Records provided section start

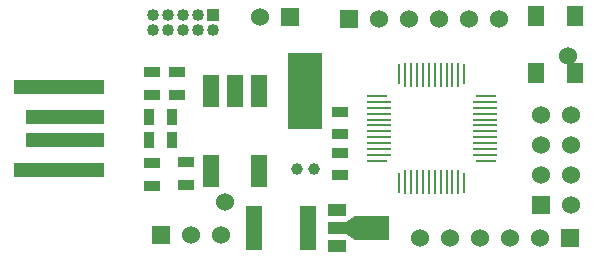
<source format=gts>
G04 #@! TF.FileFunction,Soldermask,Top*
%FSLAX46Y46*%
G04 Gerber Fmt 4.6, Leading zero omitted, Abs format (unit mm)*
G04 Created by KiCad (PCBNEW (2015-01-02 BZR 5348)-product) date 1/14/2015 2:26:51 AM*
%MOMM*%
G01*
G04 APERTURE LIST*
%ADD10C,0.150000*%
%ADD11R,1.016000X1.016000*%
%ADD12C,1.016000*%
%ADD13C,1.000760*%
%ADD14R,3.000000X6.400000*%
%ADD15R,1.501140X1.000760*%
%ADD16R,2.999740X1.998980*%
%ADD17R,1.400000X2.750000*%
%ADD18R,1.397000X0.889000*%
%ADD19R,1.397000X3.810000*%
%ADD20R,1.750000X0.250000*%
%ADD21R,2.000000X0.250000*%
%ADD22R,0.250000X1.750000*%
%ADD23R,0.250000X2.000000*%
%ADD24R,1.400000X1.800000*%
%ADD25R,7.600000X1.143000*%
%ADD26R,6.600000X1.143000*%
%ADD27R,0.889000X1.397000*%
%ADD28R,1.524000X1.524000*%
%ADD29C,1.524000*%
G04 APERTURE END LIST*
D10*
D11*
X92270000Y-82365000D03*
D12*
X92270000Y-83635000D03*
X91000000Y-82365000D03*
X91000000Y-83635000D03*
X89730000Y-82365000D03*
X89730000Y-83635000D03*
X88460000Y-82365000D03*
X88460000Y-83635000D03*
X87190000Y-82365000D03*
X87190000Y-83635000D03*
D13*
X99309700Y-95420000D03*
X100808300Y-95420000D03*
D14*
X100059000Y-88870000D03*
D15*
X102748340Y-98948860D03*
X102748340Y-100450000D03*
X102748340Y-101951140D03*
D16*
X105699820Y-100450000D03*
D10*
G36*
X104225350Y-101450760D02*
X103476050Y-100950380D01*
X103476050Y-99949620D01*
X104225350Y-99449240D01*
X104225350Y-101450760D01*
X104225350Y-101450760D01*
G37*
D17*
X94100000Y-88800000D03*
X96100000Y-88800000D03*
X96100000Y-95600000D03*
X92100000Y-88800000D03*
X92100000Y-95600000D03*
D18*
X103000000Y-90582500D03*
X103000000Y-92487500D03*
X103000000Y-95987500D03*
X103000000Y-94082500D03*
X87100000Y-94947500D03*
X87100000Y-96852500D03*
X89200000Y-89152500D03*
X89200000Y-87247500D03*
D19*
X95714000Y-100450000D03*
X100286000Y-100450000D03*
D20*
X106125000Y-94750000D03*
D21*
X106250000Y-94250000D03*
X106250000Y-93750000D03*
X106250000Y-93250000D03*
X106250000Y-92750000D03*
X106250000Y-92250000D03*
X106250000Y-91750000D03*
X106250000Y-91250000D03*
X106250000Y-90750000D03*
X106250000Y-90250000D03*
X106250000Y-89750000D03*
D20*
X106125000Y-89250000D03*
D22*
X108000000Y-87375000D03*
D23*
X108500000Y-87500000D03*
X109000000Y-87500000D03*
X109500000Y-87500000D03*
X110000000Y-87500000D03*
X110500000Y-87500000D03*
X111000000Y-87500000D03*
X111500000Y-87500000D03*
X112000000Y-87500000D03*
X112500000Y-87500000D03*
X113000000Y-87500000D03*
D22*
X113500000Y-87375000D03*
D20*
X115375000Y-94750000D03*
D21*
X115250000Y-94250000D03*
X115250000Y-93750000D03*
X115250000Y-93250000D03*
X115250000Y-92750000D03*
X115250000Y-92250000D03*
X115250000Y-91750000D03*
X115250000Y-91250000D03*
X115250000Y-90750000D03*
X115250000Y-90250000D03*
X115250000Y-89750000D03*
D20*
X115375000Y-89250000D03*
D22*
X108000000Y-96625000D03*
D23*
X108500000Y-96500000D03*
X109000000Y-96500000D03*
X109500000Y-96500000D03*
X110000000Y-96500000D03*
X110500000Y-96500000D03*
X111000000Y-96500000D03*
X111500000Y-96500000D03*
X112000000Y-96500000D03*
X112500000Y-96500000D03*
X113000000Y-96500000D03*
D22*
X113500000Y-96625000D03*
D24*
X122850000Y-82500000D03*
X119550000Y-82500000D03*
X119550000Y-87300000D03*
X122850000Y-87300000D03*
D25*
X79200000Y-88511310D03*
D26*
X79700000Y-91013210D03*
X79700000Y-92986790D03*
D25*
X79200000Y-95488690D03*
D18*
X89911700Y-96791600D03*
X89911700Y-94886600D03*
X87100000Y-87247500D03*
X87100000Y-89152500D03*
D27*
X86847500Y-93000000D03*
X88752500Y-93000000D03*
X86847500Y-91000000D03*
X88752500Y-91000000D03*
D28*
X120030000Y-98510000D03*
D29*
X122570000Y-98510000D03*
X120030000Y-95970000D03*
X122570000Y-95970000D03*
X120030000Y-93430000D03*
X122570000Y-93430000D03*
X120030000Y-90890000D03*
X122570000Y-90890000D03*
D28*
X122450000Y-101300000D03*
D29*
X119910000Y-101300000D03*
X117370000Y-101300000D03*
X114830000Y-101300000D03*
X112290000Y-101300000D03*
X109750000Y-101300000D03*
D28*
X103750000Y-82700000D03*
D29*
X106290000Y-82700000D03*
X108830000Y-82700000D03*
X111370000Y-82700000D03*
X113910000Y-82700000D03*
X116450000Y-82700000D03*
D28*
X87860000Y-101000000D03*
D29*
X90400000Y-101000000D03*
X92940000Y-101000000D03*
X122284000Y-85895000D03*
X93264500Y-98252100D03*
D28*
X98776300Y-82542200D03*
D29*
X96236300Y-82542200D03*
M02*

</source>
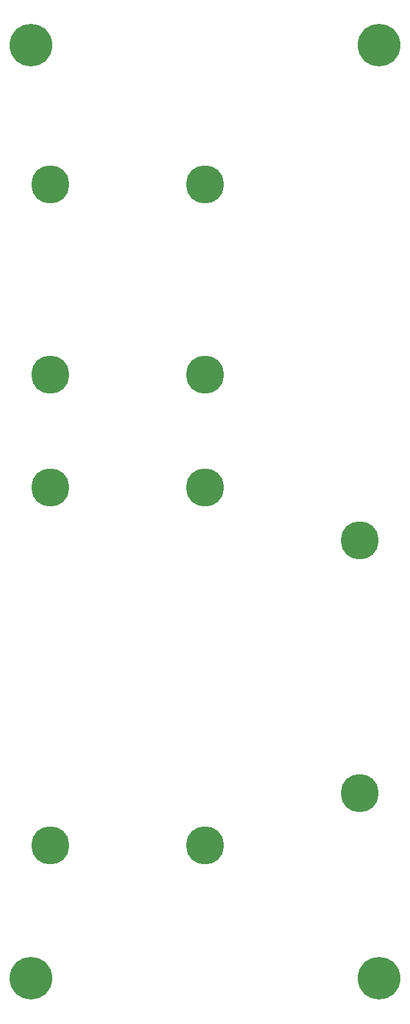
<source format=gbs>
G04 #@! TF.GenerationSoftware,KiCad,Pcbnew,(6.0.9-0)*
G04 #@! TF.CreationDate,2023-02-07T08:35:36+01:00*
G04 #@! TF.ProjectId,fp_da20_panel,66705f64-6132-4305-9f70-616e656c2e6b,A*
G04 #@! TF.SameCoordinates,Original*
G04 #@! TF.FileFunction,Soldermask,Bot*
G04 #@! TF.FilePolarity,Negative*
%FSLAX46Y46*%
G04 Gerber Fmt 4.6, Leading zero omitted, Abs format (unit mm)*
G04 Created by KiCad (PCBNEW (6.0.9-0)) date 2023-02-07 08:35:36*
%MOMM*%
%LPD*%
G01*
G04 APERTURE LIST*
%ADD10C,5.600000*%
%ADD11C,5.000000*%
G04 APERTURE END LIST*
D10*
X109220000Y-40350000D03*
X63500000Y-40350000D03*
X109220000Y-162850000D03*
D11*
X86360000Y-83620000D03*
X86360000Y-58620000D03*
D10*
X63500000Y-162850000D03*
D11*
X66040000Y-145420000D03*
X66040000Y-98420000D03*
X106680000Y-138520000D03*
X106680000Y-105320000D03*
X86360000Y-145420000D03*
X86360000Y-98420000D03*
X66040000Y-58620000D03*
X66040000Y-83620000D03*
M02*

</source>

Records provided section end
Records provided section start

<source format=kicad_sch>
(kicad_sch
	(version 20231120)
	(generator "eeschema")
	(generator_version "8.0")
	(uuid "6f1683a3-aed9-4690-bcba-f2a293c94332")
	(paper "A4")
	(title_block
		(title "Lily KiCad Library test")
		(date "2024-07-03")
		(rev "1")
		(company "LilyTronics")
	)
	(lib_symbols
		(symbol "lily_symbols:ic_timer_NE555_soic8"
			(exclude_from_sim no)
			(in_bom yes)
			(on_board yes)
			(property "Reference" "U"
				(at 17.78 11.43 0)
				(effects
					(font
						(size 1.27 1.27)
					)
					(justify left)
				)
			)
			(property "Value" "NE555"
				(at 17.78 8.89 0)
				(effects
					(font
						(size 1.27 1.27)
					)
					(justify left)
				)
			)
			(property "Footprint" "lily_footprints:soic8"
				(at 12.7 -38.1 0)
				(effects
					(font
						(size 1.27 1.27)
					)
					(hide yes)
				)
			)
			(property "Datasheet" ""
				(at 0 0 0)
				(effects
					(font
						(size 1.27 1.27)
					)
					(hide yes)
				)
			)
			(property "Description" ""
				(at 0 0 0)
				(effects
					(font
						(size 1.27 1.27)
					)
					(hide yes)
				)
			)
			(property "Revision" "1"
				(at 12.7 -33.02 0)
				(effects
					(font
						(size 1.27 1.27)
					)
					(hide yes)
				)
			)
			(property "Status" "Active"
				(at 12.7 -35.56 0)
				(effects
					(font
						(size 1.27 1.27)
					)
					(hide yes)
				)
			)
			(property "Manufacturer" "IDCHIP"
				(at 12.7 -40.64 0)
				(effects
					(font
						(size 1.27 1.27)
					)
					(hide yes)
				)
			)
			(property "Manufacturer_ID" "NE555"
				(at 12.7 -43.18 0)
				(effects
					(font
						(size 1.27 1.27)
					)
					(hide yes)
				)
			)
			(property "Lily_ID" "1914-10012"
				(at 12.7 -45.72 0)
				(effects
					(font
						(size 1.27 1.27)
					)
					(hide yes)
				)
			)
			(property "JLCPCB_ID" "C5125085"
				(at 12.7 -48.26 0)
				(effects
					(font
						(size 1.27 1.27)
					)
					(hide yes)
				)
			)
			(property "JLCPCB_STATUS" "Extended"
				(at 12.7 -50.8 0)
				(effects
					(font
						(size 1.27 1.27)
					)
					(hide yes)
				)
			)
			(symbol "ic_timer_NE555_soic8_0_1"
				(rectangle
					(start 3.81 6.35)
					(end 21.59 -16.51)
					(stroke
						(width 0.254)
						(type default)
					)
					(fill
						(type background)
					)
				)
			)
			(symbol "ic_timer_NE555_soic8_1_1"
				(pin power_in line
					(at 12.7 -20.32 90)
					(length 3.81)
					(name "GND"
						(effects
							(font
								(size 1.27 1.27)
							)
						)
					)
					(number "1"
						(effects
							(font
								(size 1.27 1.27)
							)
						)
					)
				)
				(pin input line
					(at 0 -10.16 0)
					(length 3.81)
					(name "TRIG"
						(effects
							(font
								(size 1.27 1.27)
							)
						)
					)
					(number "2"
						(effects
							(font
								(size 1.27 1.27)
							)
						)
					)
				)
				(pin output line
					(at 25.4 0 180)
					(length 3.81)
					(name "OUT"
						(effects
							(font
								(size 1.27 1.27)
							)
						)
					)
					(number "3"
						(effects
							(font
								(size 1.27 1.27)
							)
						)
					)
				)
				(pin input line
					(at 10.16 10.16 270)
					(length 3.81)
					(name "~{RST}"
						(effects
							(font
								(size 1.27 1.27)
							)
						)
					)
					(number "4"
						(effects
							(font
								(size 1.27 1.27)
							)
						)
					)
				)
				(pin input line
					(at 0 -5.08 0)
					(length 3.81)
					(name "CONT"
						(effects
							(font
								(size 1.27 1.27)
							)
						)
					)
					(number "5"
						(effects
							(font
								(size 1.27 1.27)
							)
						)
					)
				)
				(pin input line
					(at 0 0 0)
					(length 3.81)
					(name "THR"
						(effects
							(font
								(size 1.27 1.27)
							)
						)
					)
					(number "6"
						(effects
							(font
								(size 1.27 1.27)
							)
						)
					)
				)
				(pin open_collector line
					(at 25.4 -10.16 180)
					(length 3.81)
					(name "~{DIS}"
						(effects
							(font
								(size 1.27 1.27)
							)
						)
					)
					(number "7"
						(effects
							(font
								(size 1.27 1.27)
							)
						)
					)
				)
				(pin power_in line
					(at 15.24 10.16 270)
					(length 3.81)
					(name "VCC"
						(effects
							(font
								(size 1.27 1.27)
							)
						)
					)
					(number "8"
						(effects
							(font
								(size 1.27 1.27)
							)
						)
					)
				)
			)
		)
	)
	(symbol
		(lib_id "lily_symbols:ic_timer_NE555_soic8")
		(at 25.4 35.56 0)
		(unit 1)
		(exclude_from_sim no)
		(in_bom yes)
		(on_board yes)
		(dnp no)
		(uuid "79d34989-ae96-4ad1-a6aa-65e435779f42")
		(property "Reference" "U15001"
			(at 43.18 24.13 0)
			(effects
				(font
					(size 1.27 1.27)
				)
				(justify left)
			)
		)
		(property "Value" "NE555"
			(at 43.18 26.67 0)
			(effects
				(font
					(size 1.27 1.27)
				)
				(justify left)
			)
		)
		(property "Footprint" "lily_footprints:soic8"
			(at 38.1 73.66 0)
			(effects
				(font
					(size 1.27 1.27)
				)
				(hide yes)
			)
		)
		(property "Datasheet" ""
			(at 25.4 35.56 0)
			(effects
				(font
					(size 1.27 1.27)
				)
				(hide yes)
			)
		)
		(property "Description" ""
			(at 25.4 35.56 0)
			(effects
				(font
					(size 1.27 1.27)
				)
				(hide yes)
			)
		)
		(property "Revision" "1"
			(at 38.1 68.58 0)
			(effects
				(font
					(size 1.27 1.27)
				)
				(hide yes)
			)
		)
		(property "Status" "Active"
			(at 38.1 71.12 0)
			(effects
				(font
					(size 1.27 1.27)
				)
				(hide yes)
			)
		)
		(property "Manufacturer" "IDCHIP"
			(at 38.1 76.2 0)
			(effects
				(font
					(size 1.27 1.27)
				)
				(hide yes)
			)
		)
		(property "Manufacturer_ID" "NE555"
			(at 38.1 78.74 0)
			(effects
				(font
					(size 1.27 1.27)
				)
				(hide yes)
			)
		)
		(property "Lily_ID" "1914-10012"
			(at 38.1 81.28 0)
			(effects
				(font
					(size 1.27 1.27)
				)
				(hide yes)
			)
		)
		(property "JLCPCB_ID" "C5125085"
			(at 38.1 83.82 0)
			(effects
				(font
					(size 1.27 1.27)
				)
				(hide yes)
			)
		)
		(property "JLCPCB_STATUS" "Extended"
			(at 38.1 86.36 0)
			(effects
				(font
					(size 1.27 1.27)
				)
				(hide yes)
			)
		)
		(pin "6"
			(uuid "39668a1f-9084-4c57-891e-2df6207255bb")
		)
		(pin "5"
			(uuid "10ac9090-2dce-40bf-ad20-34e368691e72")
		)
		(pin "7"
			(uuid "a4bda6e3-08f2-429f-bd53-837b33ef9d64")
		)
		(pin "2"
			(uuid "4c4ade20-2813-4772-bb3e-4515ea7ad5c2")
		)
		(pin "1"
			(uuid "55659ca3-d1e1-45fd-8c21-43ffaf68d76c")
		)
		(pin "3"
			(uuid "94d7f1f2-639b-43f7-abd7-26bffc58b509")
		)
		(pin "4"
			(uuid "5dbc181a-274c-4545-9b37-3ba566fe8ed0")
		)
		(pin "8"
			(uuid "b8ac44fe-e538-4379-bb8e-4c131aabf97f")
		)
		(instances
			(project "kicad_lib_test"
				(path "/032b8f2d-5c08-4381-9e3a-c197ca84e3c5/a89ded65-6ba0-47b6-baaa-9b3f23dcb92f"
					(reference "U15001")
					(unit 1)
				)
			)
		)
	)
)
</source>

Records provided section end

= What the task requires =
Search the records for the word "Active" and copy every line where it occurs.

= Response to the task =
			(property "Status" "Active"
		(property "Status" "Active"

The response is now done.